As if bats were not creepy enough.
More than a decade after Ralph Baric and a team of researchers from the Gillings School of Global Public Health started studying SARS, they discovered a new sequence of the virus that can jump from infected bats to humans without mutating.
Mainly found in Chinese horseshoe bats, the virus is not as pathogenic as SARS, Baric said, and for the virus to be passed from one human to another, some mutations may have to occur. There are still many questions waiting to be answered.
“We know it is capable of infecting all of the primary targets in the human lung that SARS can infect,” he said. “My gut feeling is that it would replicate and probably make someone sick."

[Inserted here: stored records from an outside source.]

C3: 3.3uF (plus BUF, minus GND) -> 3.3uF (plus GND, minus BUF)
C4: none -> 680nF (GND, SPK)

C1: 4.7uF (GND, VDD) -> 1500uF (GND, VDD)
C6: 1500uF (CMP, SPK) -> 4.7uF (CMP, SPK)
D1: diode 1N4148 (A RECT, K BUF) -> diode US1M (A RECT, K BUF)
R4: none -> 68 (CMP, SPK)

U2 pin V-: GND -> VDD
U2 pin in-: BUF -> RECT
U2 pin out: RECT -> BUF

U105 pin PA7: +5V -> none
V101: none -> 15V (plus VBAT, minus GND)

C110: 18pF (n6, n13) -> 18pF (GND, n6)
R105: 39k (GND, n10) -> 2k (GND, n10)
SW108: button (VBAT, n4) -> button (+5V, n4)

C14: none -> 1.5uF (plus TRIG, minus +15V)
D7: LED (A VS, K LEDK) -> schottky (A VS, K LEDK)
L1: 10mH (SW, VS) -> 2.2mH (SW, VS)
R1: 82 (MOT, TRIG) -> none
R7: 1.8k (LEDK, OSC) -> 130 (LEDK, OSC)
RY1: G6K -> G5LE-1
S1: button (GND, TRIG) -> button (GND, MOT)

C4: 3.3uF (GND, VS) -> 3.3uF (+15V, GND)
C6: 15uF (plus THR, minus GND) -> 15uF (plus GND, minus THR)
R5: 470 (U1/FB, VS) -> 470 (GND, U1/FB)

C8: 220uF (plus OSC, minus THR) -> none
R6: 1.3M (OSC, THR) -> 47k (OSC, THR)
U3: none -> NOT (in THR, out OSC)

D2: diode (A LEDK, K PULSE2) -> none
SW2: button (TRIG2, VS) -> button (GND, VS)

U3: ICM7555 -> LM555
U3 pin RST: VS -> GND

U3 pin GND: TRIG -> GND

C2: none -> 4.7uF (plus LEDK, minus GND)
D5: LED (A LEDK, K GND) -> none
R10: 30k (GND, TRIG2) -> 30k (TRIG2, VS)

The SARS, or severe acute respiratory syndrome, epidemic in 2003 started in China and infected more than 8,000 people, including one person in Chapel Hill, and killed nearly 800 people overall. Most of the people who died were over 60 years old. In 2004, SARS disappeared from humans, and many groups thought the virus was extinct.
“It really isn’t extinct,” Baric said. “It’s really circulating through bats.”
Though how the virus in bats is transmitted to humans is unknown, Baric said he thinks it could be transmitted through contact with bat saliva and feces.
“With globalization, we have more and more areas that have never really seen people before but now there’s development,” said Vineet Menachery, a postdoctoral scholar working with Baric. “These bats don’t just go away — they can be found in buildings. So humans are getting into more contact with these species.”